Inwieweit war denn das Deutsche Reich an dem Völkermord beteiligt?
Das Kaiserreich hat den Völkermord an den Armeniern mit Waffenlieferungen unterstützt. Der Genozid geschah unter deutscher Mitwisserschaft, ohne dass die Regierung dagegen etwas unternahm. Tatsächlich fanden viele der Täter später in Berlin Unterschlupf.
Woran messen Sie den Erfolg Ihrer Arbeit?
Wir verbuchen viele kleine Erfolge. Wir sind stolz auf unsere alljährliche, sehr gut besuchte Gedenkfeier zu Ehren von Hrant Dink.
»In Berlin und wahrscheinlich in ganz Deutschland folgen sehr viele AKP-Anhänger der Linie, den Völkermord nicht anzuerkennen«
Wie beeinflusst der Umgang mit dem Völkermord in der Türkei Ihre Arbeit vor Ort?
In diesem Jahr wurde der links-liberale Radiosender Açık Radyo geschlossen, weil in einem Beitrag ein Gast das Wort Völkermord in den Mund nahm und der Moderator ihn nicht korrigierte. Derzeit sammelt das Team hinter Açık Radyo Spenden und wird wahrscheinlich versuchen, einen neuen Sender zu gründen. Ohne offizielle Lizenz dürfen die Mitarbeiter ihre Beiträge auch nicht online veröffentlichen. Aus diesem Grund planen wir auch zeitnah eine Veranstaltung zu diesem Thema.
Wie geht die türkischstämmige Community in Deutschland mit dem Genozid an den Armeniern um?
In Berlin und wahrscheinlich in ganz Deutschland folgen sehr viele AKP-Anhänger der Linie, den Völkermord nicht anzuerkennen. Die rechtsnationalistische türkische Community können wir kaum erreichen und sie ist auch nicht daran interessiert, die Vergangenheit aufzuarbeiten.
Schränken denn rechte Nationalisten Ihre Arbeit ein?

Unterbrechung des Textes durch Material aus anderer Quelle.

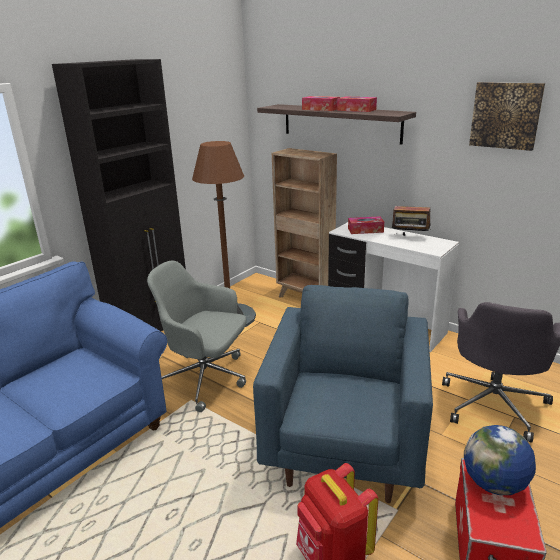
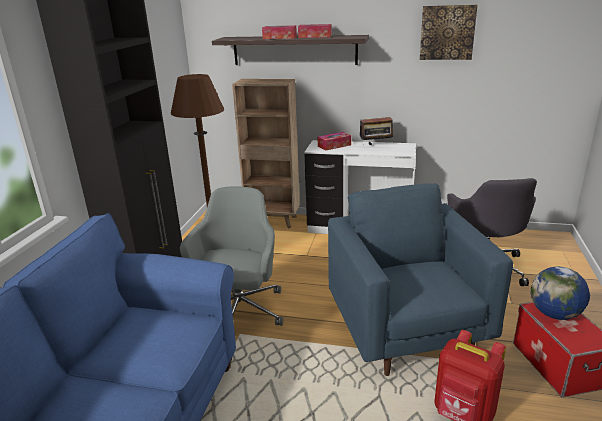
camera: 25 degrees left, 0 degrees up
grey office chair [147,260,246,412] -> grey office chair turned 105 degrees clockwise [180,187,283,326]

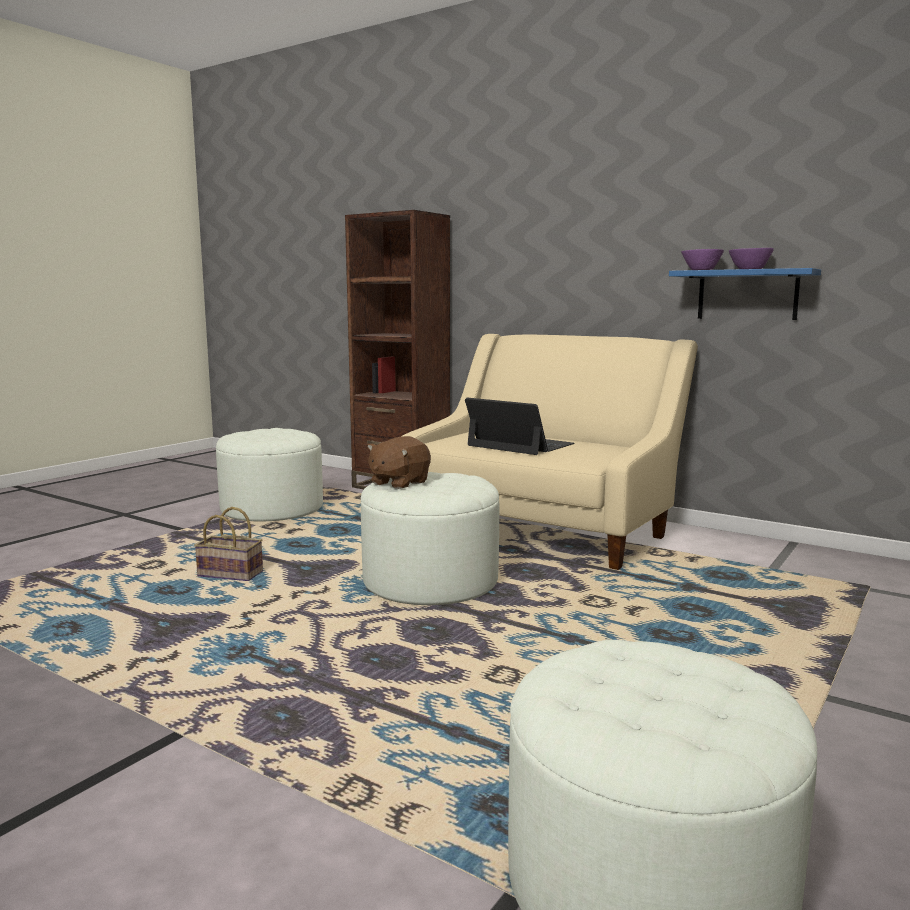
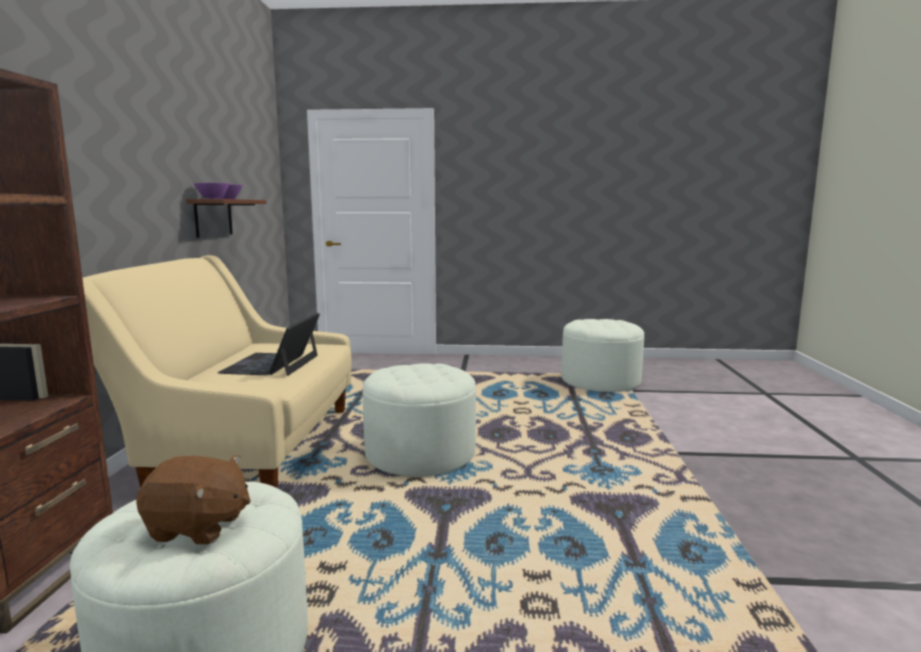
camera: 120 degrees left, 0 degrees up
basket [194,507,263,581] -> none
brown plush toy [367,436,431,489] -> brown plush toy moved to [136,455,251,545]
blue shelf [669,268,821,320] -> brown shelf [186,199,266,238]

Wir sind nie Opfer von direkten Angriffen geworden. Manche Personen äußern sich bei Veranstaltungen kritisch, aber es ist bis jetzt noch zu keiner großen Auseinandersetzung gekommen. Innerhalb des Vereins verhalten wir uns immer sehr vorsichtig. Da in Kreuzberg sehr viele nationalistisch gesinnte Türken leben, achten wir zum Beispiel darauf, dass Schilder mit Bezug zu Hrant Dink nicht von außen einsehbar sind. In unserem Verein sind auch Menschen aktiv, die aus der Türkei geflohen sind und nicht mehr zurückkehren können. Im Zuge der Neugestaltung unserer Website führten wir lange Diskussionen über die Veröffentlichung von Bildern. Manche Mitglieder wollten ihr Gesicht nicht öffentlich in Verbindung mit unseren Themen zeigen und sich dadurch in Schwierigkeiten bringen. Also manchmal haben wir schon Bedenken.
In welchen Situationen etwa?
Als wir letztes Jahr mit AKEBi an einer Demonstration gegen den Krieg in Bergkarabach teilnahmen, waren entlang der Route in den Läden viele Anhänger der Grauen Wölfe präsent. Sie zeigten den Wolfsgruß und sorgten für eine passiv-aggressive Stimmung. Wir fanden es ohnehin sehr mutig, dass das armenische Ararat-Kollektiv die Demo-Route durch Kreuzberg und über den Kottbusser Damm ziehen ließ.
»Unser Arbeitsfeld ist schon sehr einmalig und sorgt für positive Aufmerksamkeit der armenischen Community«
Wie beurteilen armenische Aktivisten Ihre Arbeit?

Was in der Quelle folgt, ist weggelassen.